The response of Dr Tedros Adhanom to the statements, a week before, by the President of Mexico about the validation processes of vaccines against covid-19 by the WHO, was overwhelming: There are scientific methods for review and recognition of vaccines and not Political statements and harangues add nothing to the information these committees require. By the way, far from the statements in “the morning”, the director of the WHO had not received a formal letter through diplomatic channels.
The story must have ended there. However, for a strange reason, the president wanted to insist on his point: The WHO has “bureaucratic” and slow procedures for the approval processes of vaccines … that López Obrador is interested in; so, annoyed by Dr. Tedros’s quasi-scolding, he replied “you shouldn’t get angry but hurry up” and then sent a letter to the World Health Organization which, he said, would have already been received.
What made the president think he could influence the WHO vaccine approval committee… with a letter? It will be very interesting to read the document that Hugo López Gatell finally sent to the WHO on the orders of the president. Particularly interesting, reviewing the bibliographic support with which you intend to tell the experts in that office how to do their job.
And it is that if there is something worse than ignoring the regulatory processes or wanting to ignore them (as is already done in the case of drug imports in Mexico), it is to believe that the world moves through political statements, harangues, “agreements” and letters. In the case of vaccines, it doesn’t work that way.
To make a long story short, the list of vaccines against covid-19 that began an evaluation process in the WHO, adds 24 compounds, although some of them are versions of the same vaccine, but developed in a different place. Some vaccines finished their validation process favorably. Others, such as the one developed by the German Curevac, were stopped at the request of the manufacturer, due to its results.
Of the seven that we have in Mexico, two of them are pending: Sputnik V and CanSino. The reasons for not completing the process yet are unknown in detail, but it is clear that, in both cases, the WHO requested missing information somewhere in the “dossiere”. They are two of seven vaccines with which 16 million Mexicans were vaccinated and that represent 16% of the total doses received by Mexico.
Having seven brands of vaccines or boasting that we have “the largest portfolio of vaccines” in the world has become a logistical nightmare. From the apparent triviality of not being able to choose which vaccine we will receive or not knowing in advance which vaccine will be applied or where, to the detail of not having foreseen what some analysts predict: The eventual adoption of “Vaccine Passports” and with it the homologation with the United States.
And whether we like it or not, that country, in addition to being our neighbor, is our main trading partner and with whom we share the busiest border with the greatest exchange rate in the world. How come we don’t think (like Canada) to mimic their vaccine portfolio? Surely due to lack of resources and wanting to save as much as possible. Unfortunately we cannot affirm it or the government contradict it, since the information on the negotiations, terms, amounts and payments is reserved.

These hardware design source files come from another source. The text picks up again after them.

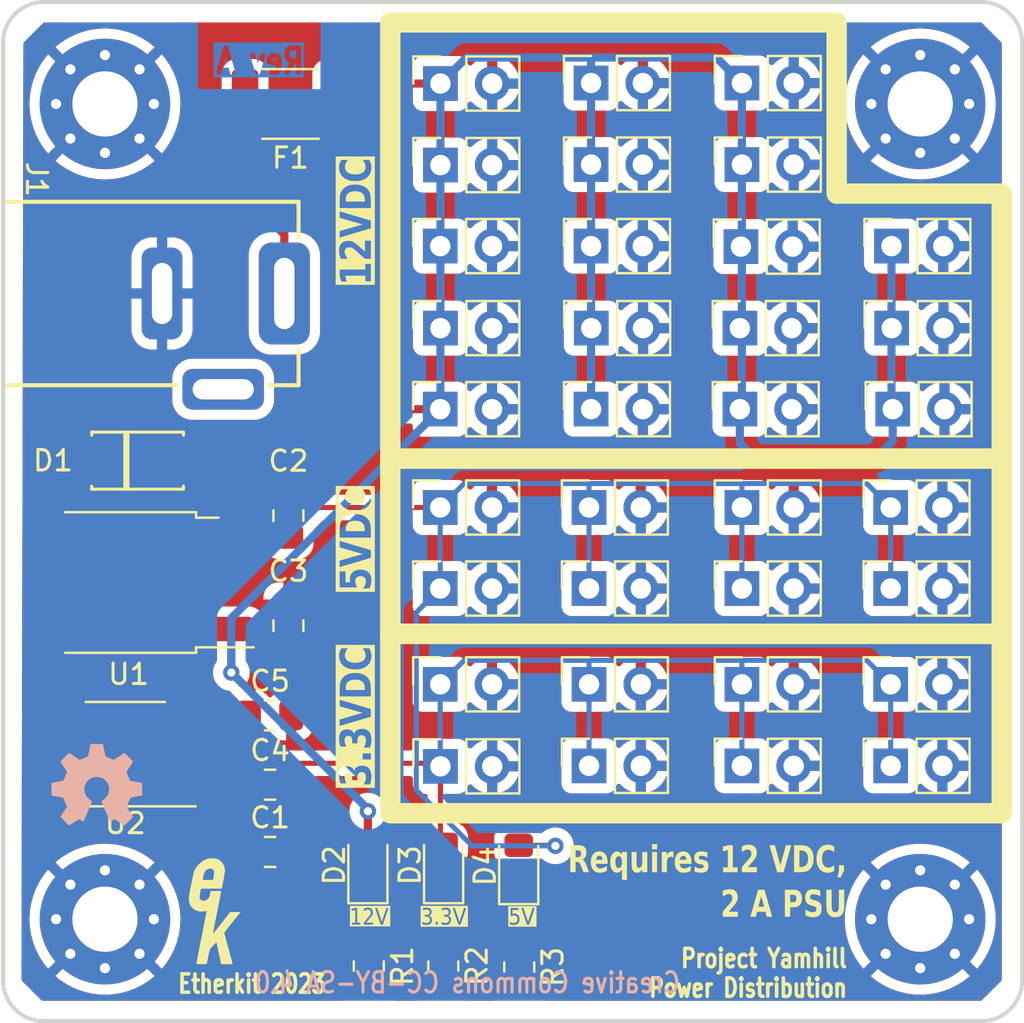
<source format=kicad_pcb>
(kicad_pcb (version 20221018) (generator pcbnew)

  (general
    (thickness 1.6)
  )

  (paper "USLetter")
  (title_block
    (title "Project Yamhill")
    (rev "A")
    (company "Etherkit")
  )

  (layers
    (0 "F.Cu" signal)
    (31 "B.Cu" signal)
    (32 "B.Adhes" user "B.Adhesive")
    (33 "F.Adhes" user "F.Adhesive")
    (34 "B.Paste" user)
    (35 "F.Paste" user)
    (36 "B.SilkS" user "B.Silkscreen")
    (37 "F.SilkS" user "F.Silkscreen")
    (38 "B.Mask" user)
    (39 "F.Mask" user)
    (40 "Dwgs.User" user "User.Drawings")
    (41 "Cmts.User" user "User.Comments")
    (42 "Eco1.User" user "User.Eco1")
    (43 "Eco2.User" user "User.Eco2")
    (44 "Edge.Cuts" user)
    (45 "Margin" user)
    (46 "B.CrtYd" user "B.Courtyard")
    (47 "F.CrtYd" user "F.Courtyard")
    (48 "B.Fab" user)
    (49 "F.Fab" user)
    (50 "User.1" user)
    (51 "User.2" user)
    (52 "User.3" user)
    (53 "User.4" user)
    (54 "User.5" user)
    (55 "User.6" user)
    (56 "User.7" user)
    (57 "User.8" user)
    (58 "User.9" user)
  )

  (setup
    (stackup
      (layer "F.SilkS" (type "Top Silk Screen"))
      (layer "F.Paste" (type "Top Solder Paste"))
      (layer "F.Mask" (type "Top Solder Mask") (thickness 0.01))
      (layer "F.Cu" (type "copper") (thickness 0.035))
      (layer "dielectric 1" (type "core") (thickness 1.51) (material "FR4") (epsilon_r 4.5) (loss_tangent 0.02))
      (layer "B.Cu" (type "copper") (thickness 0.035))
      (layer "B.Mask" (type "Bottom Solder Mask") (thickness 0.01))
      (layer "B.Paste" (type "Bottom Solder Paste"))
      (layer "B.SilkS" (type "Bottom Silk Screen"))
      (copper_finish "ENIG")
      (dielectric_constraints no)
    )
    (pad_to_mask_clearance 0)
    (pcbplotparams
      (layerselection 0x00010fc_ffffffff)
      (plot_on_all_layers_selection 0x0000000_00000000)
      (disableapertmacros false)
      (usegerberextensions false)
      (usegerberattributes true)
      (usegerberadvancedattributes true)
      (creategerberjobfile true)
      (dashed_line_dash_ratio 12.000000)
      (dashed_line_gap_ratio 3.000000)
      (svgprecision 4)
      (plotframeref false)
      (viasonmask false)
      (mode 1)
      (useauxorigin false)
      (hpglpennumber 1)
      (hpglpenspeed 20)
      (hpglpendiameter 15.000000)
      (dxfpolygonmode true)
      (dxfimperialunits true)
      (dxfusepcbnewfont true)
      (psnegative false)
      (psa4output false)
      (plotreference true)
      (plotvalue true)
      (plotinvisibletext false)
      (sketchpadsonfab false)
      (subtractmaskfromsilk false)
      (outputformat 1)
      (mirror false)
      (drillshape 1)
      (scaleselection 1)
      (outputdirectory "")
    )
  )

  (net 0 "")
  (net 1 "Net-(D1-K)")
  (net 2 "GND")
  (net 3 "Net-(U2-BP)")
  (net 4 "Net-(F1-Pad2)")
  (net 5 "unconnected-(J1-Pad3)")
  (net 6 "Net-(D4-A)")
  (net 7 "Net-(D3-A)")
  (net 8 "Net-(D2-K)")
  (net 9 "Net-(D3-K)")
  (net 10 "Net-(D4-K)")

  (footprint "MountingHole:MountingHole_3.2mm_M3_Pad_Via" (layer "F.Cu") (at 105 95))

  (footprint "Connector_PinSocket_2.54mm:PinSocket_1x02_P2.54mm_Vertical" (layer "F.Cu") (at 128.86 66 90))

  (footprint "LED_SMD:LED_0805_2012Metric_Pad1.15x1.40mm_HandSolder" (layer "F.Cu") (at 121.615 92.355 90))

  (footprint "Connector_PinSocket_2.54mm:PinSocket_1x02_P2.54mm_Vertical" (layer "F.Cu") (at 136.25 53.975 90))

  (footprint "Connector_PinSocket_2.54mm:PinSocket_1x02_P2.54mm_Vertical" (layer "F.Cu") (at 143.55 74.8 90))

  (footprint "Connector_PinSocket_2.54mm:PinSocket_1x02_P2.54mm_Vertical" (layer "F.Cu") (at 143.55 78.775 90))

  (footprint "Connector_PinSocket_2.54mm:PinSocket_1x02_P2.54mm_Vertical" (layer "F.Cu") (at 128.85 53.975 90))

  (footprint "Connector_PinSocket_2.54mm:PinSocket_1x02_P2.54mm_Vertical" (layer "F.Cu") (at 121.45 74.8 90))

  (footprint "MountingHole:MountingHole_3.2mm_M3_Pad_Via" (layer "F.Cu") (at 145 55))

  (footprint "Connector_PinSocket_2.54mm:PinSocket_1x02_P2.54mm_Vertical" (layer "F.Cu") (at 128.75 87.475 90))

  (footprint "Connector_PinSocket_2.54mm:PinSocket_1x02_P2.54mm_Vertical" (layer "F.Cu") (at 143.55 83.475 90))

  (footprint "Connector_PinSocket_2.54mm:PinSocket_1x02_P2.54mm_Vertical" (layer "F.Cu") (at 128.75 74.8 90))

  (footprint "Connector_PinSocket_2.54mm:PinSocket_1x02_P2.54mm_Vertical" (layer "F.Cu") (at 121.45 69.975 90))

  (footprint "Connector_PinSocket_2.54mm:PinSocket_1x02_P2.54mm_Vertical" (layer "F.Cu") (at 136.25 57.975 90))

  (footprint "Connector_PinSocket_2.54mm:PinSocket_1x02_P2.54mm_Vertical" (layer "F.Cu") (at 136.25 74.8 90))

  (footprint "Connector_PinSocket_2.54mm:PinSocket_1x02_P2.54mm_Vertical" (layer "F.Cu") (at 143.65 69.975 90))

  (footprint "Connector_PinSocket_2.54mm:PinSocket_1x02_P2.54mm_Vertical" (layer "F.Cu") (at 121.45 78.775 90))

  (footprint "Connector_PinSocket_2.54mm:PinSocket_1x02_P2.54mm_Vertical" (layer "F.Cu") (at 128.85 57.975 90))

  (footprint "Connector_PinSocket_2.54mm:PinSocket_1x02_P2.54mm_Vertical" (layer "F.Cu") (at 143.55 87.475 90))

  (footprint "LED_SMD:LED_0805_2012Metric_Pad1.15x1.40mm_HandSolder" (layer "F.Cu") (at 117.9 92.355 90))

  (footprint "Capacitor_SMD:C_0805_2012Metric_Pad1.18x1.45mm_HandSolder" (layer "F.Cu") (at 114 80.6 90))

  (footprint "Capacitor_SMD:C_0805_2012Metric_Pad1.18x1.45mm_HandSolder" (layer "F.Cu") (at 113.1 88.4))

  (footprint "Connector_PinSocket_2.54mm:PinSocket_1x02_P2.54mm_Vertical" (layer "F.Cu") (at 136.25 78.775 90))

  (footprint "Connector_PinSocket_2.54mm:PinSocket_1x02_P2.54mm_Vertical" (layer "F.Cu") (at 121.45 61.975 90))

  (footprint "EtherkitKicadLibrary:DO-214AC" (layer "F.Cu") (at 106.6 72.5 -90))

  (footprint "MountingHole:MountingHole_3.2mm_M3_Pad_Via" (layer "F.Cu") (at 145 95))

  (footprint "Package_SO:SOIC-8_3.9x4.9mm_P1.27mm" (layer "F.Cu") (at 106 86.9 180))

  (footprint "Connector_PinSocket_2.54mm:PinSocket_1x02_P2.54mm_Vertical" (layer "F.Cu") (at 128.85 61.975 90))

  (footprint "Capacitor_SMD:C_0805_2012Metric_Pad1.18x1.45mm_HandSolder" (layer "F.Cu") (at 113.1 85))

  (footprint "Resistor_SMD:R_0805_2012Metric_Pad1.20x1.40mm_HandSolder" (layer "F.Cu") (at 121.6 97.3 -90))

  (footprint "Connector_PinSocket_2.54mm:PinSocket_1x02_P2.54mm_Vertical" (layer "F.Cu") (at 136.25 87.475 90))

  (footprint "Connector_PinSocket_2.54mm:PinSocket_1x02_P2.54mm_Vertical" (layer "F.Cu") (at 136.15 69.975 90))

  (footprint "Capacitor_SMD:C_0805_2012Metric_Pad1.18x1.45mm_HandSolder" (layer "F.Cu") (at 113.1 91.7))

  (footprint "Connector_PinSocket_2.54mm:PinSocket_1x02_P2.54mm_Vertical" (layer "F.Cu") (at 128.75 78.775 90))

  (footprint "MountingHole:MountingHole_3.2mm_M3_Pad_Via" (layer "F.Cu") (at 105 55))

  (footprint "Connector_PinSocket_2.54mm:PinSocket_1x02_P2.54mm_Vertical" (layer "F.Cu") (at 136.15 66 90))

  (footprint "Package_TO_SOT_SMD:TO-252-2" (layer "F.Cu") (at 106.16 78.48 180))

  (footprint "Connector_PinSocket_2.54mm:PinSocket_1x02_P2.54mm_Vertical" (layer "F.Cu") (at 143.59 61.975 90))

  (footprint "EtherkitKicadLibrary:CUI_PJ-202AH" (layer "F.Cu") (at 100.1 64.3 -90))

  (footprint "Capacitor_SMD:C_0805_2012Metric_Pad1.18x1.45mm_HandSolder" (layer "F.Cu") (at 114 75.2 90))

  (footprint "Resistor_SMD:R_0805_2012Metric_Pad1.20x1.40mm_HandSolder" (layer "F.Cu") (at 117.945 97.3 -90))

  (footprint "Connector_PinSocket_2.54mm:PinSocket_1x02_P2.54mm_Vertical" (layer "F.Cu") (at 121.46 87.5 90))

  (footprint "Connector_PinSocket_2.54mm:PinSocket_1x02_P2.54mm_Vertical" (layer "F.Cu") (at 121.46 58 90))

  (footprint "Connector_PinSocket_2.54mm:PinSocket_1x02_P2.54mm_Vertical" (layer "F.Cu") (at 121.46 54 90))

  (footprint "Resistor_SMD:R_1812_4532Metric_Pad1.30x3.40mm_HandSolder" (layer "F.Cu") (at 114.1 55 180))

  (footprint "Connector_PinSocket_2.54mm:PinSocket_1x02_P2.54mm_Vertical" (layer "F.Cu") (at 121.45 83.475 90))

  (footprint "LED_SMD:LED_0805_2012Metric_Pad1.15x1.40mm_HandSolder" (layer "F.Cu") (at 125.3 92.4 90))

  (footprint "Connector_PinSocket_2.54mm:PinSocket_1x02_P2.54mm_Vertical" (layer "F.Cu") (at 143.6 66 90))

  (footprint "Connector_PinSocket_2.54mm:PinSocket_1x02_P2.54mm_Vertical" (layer "F.Cu") (at 128.75 83.475 90))

  (footprint "Resistor_SMD:R_0805_2012Metric_Pad1.20x1.40mm_HandSolder" (layer "F.Cu") (at 125.325 97.345 -90))

  (footprint "EtherkitKicadLibrary:EtherkitLogoSmall" (layer "F.Cu")
    (tstamp f5f35e19-701b-4c10-86e2-ad9da543a7e4)
    (at 110.4 94.6)
    (attr through_hole)
    (fp_text reference "Ref**" (at 0 3.25) (layer "F.SilkS") hide
        (effects (font (size 0.2 0.2) (thickness 0.05)))
      (tstamp fa285784-53e7-4ead-88d7-92846ee853f4)
    )
    (fp_text value "Val**" (at 0 -2.95) (layer "F.SilkS") hide
        (effects (font (size 0.2 0.2) (thickness 0.05)))
      (tstamp b661c6b7-0c58-4a19-82c0-76e4e9d03d8d)
    )
    (fp_poly
      (pts
        (xy 0.58166 2.60604)
        (xy 0.6223 2.60604)
        (xy 0.7493 2.6035)
        (xy 0.83312 2.59842)
        (xy 0.8636 2.5908)
        (xy 0.85852 2.57048)
        (xy 0.84074 2.49936)
        (xy 0.80772 2.37998)
        (xy 0.76708 2.22504)
        (xy 0.71628 2.03962)
        (xy 0.61722 1.67894)
        (xy 0.56388 1.48844)
        (xy 0.5207 1.3208)
        (xy 0.48514 1.19126)
        (xy 0.46228 1.10236)
        (xy 0.45466 1.0668)
        (xy 0.45466 1.06426)
        (xy 0.4826 1.02362)
        (xy 0.54102 0.94234)
        (xy 0.62738 0.83058)
        (xy 0.73406 0.69596)
        (xy 0.85598 0.54356)
        (xy 1.2573 0.04826)
        (xy 0.74422 0.04826)
        (xy 0.32258 0.58928)
        (xy 0.2667 0.65786)
        (xy 0.14986 0.80772)
        (xy 0.04826 0.93726)
        (xy -0.03302 1.03886)
        (xy -0.08382 1.10236)
        (xy -0.10414 1.12522)
        (xy -0.1016 1.10998)
        (xy -0.0889 1.03886)
        (xy -0.06604 0.91948)
        (xy -0.03556 0.75946)
        (xy 0.00254 0.56134)
        (xy 0.04572 0.33782)
        (xy 0.09398 0.09398)
        (xy 0.127 -0.07874)
        (xy 0.17526 -0.31242)
        (xy 0.21
... [576627 chars truncated]
</source>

The rush to implement a low-cost, almost artisanal vaccination system (just look at the current catastrophe with the certificates), led Mexico to use two controversial vaccines, to say the least. I will not stop to analyze the details of the formulations, since there are experts who spoke from the beginning of the type of adenovirus used in the manufacture. Nor do I intend to question their efficacy or safety, since the evidence available so far speaks of biologics that comply, at least, with producing sufficient antibodies without putting patients at risk.
The problem with the two brands has been from the beginning the poor handling and the way in which they have published (or not published) their clinical information. That is precisely what the WHO argues: That information was lacking and that they will take the time necessary to analyze it.
Faced with this, the pressure for the president and the health team is clear: 16 million Mexicans would not be accepted in the next few days in the United States, Europe or the United Kingdom, if they are not vaccinated with the biologicals recognized by the WHO.
The consequences for the Mexican government will not be catastrophic, but they will be very expensive. And the question is: Should Mexico apply new vaccines to all these people?
The government could simply do nothing. In the end, you can argue that you have already complied. He was vaccinated with what was available and the fact that 16 million Mexicans cannot travel to other countries is a responsibility that does not correspond to him.
We are only just beginning to see the results of bad decisions and things will get worse. While in other countries there is already talk of reinforcements, in Mexico there is no plan to continue or extend vaccination. The official position is not to vaccinate adolescents and children (without comorbidities), but what will we do when, sometime next year, these countries begin to require a vaccination certificate to allow them to enter their territory?
The government of Mexico got into a predicament that is getting bigger and bigger; And telling WHO not to be bureaucratic will not get us out of trouble. Reviewing, acknowledging mistakes, and correcting is the only way out.
* The author is a surgeon and health policy analyst.